CHOOSING THE RIGHT WHITE PAINT
A fresh coat of white paint is one of the easiest (and cheapest!) way to make over a room. And while it may seem like a straightforward choice, a quick flick through a paint chart will quickly get confusing – white is actually one of the hardest colour options to pick! Deciding to paint your home white is just the first step – finding the right white is a different story.
White can be as vivid or as soft as any other colour and come in a range of tints and undertones. A decorator may be surprised to find that different rooms require different whites, so hold off on buying the same shade in bulk until you’ve examined your home and considered each room. It will be a bit more effort to customise your whites room by room, but you’ll achieve a far more pleasing effect.
By holding a white piece of paper next to your paint sample or test patch, you will quickly see that your white is not white at all as the complexity and nuances of the colour are revealed.
Warm whites with an undertone of red, orange, yellow or brown create a cozy atmosphere and are good for rooms that need warming up. Warm whites feel organic, pairing well with natural elements such as wooden floors and are well suited to classic architecture and styling.

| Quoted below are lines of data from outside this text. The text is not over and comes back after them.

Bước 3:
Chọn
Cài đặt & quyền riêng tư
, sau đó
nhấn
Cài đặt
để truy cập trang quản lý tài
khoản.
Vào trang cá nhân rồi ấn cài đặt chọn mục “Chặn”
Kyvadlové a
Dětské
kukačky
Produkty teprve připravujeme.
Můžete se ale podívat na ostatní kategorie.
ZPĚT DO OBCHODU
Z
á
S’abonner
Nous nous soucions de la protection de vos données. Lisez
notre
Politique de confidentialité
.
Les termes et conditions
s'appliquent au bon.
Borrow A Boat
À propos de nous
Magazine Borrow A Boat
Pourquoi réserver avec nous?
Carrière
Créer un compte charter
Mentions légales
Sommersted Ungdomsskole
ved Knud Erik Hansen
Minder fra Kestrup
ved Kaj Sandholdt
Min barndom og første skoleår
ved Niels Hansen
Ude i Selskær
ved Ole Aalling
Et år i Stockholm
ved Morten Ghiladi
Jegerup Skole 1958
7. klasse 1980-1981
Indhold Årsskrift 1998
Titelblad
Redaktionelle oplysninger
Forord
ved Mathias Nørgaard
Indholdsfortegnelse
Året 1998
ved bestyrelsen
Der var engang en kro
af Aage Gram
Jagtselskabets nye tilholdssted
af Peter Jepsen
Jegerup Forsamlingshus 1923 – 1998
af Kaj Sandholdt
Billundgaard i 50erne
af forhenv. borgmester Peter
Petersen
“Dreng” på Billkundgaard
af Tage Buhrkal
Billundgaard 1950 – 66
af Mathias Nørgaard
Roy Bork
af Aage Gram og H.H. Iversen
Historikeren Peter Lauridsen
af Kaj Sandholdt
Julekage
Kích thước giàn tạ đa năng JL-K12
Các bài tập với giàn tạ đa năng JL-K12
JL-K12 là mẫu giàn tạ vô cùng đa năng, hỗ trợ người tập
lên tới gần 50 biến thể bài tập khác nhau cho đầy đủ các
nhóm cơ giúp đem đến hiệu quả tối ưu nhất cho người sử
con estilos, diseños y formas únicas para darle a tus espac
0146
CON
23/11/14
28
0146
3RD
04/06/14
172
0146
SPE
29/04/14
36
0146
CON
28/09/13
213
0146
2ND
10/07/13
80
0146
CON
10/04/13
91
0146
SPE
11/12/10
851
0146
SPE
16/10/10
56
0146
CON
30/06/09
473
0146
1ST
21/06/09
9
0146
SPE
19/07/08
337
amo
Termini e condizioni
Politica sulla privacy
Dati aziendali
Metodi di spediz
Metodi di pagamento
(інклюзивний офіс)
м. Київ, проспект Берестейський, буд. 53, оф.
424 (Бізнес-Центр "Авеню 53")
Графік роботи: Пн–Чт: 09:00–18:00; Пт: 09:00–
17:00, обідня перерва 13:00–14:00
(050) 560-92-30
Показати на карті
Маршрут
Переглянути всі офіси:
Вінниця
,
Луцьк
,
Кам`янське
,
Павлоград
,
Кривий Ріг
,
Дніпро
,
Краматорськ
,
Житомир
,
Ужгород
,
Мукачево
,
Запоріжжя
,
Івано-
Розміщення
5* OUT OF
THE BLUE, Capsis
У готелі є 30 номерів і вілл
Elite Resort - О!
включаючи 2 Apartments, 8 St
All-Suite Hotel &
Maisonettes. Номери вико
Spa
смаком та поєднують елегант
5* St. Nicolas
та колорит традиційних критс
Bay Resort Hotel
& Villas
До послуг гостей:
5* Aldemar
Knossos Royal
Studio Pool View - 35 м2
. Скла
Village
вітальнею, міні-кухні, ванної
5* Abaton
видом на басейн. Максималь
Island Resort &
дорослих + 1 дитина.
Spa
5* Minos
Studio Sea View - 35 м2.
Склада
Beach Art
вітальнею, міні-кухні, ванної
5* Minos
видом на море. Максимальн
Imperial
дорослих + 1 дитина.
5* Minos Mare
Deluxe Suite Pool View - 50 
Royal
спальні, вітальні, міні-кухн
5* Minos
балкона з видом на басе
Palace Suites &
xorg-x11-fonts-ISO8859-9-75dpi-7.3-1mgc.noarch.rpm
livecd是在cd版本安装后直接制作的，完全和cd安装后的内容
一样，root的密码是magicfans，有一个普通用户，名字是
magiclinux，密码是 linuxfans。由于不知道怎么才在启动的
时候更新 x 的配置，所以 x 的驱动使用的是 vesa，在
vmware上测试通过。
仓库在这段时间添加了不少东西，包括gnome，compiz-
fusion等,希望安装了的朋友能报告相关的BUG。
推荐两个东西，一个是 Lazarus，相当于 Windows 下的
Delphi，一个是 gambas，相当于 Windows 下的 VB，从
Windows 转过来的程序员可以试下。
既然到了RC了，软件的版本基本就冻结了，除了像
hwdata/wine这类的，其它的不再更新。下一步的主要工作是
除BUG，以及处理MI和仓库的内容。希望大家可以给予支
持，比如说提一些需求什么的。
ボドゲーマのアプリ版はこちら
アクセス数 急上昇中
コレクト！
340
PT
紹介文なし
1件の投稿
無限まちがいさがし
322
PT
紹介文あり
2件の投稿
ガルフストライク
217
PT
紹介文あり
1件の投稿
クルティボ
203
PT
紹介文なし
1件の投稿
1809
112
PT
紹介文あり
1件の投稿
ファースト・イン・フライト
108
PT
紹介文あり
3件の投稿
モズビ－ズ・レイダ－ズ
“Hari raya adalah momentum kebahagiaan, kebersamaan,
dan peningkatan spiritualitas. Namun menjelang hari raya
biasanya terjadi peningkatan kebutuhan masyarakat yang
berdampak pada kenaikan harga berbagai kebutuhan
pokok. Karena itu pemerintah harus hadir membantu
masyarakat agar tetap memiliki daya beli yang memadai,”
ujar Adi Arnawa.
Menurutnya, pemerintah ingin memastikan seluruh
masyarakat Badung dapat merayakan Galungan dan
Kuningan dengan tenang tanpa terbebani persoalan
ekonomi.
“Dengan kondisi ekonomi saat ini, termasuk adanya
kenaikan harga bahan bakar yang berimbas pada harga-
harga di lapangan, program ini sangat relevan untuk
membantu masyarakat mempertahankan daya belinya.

Cool whites with an undertone of blue, green, purple, grey or black make a space appear larger, and need an abundance of warm natural light to avoid feeling clinical. Cool whites suit contemporary or modern styling.
Light and reflections
The same white paint can make one room appear bright and airy, and make the next room seem cold and unwelcoming. Consider your light sources – you may need to consider different shades or tints of white in different rooms. A sunny, north-facing room will have different white ‘needs’ compared to your bathroom or closet.
White and off-white also pick up the hue of other pieces in the room. If you have a vividly coloured rug or sofa, your paint will reflect this colour back. By choosing a paint with a matching undertone, you will minimise this effect since the contrast will not be as strong, and a matte finish will reflect less light than a high gloss. The lighting and reflections will make your eyes view the colour quite differently than you thought it looked on a small colour square.
It’s important to try a testpot of your chosen shades. Choose several shades that you think will be right for your home and paint them onto a large piece of wood or cardboard – at least two coats! Move these pieces around various rooms at different times of day to see what effect they have.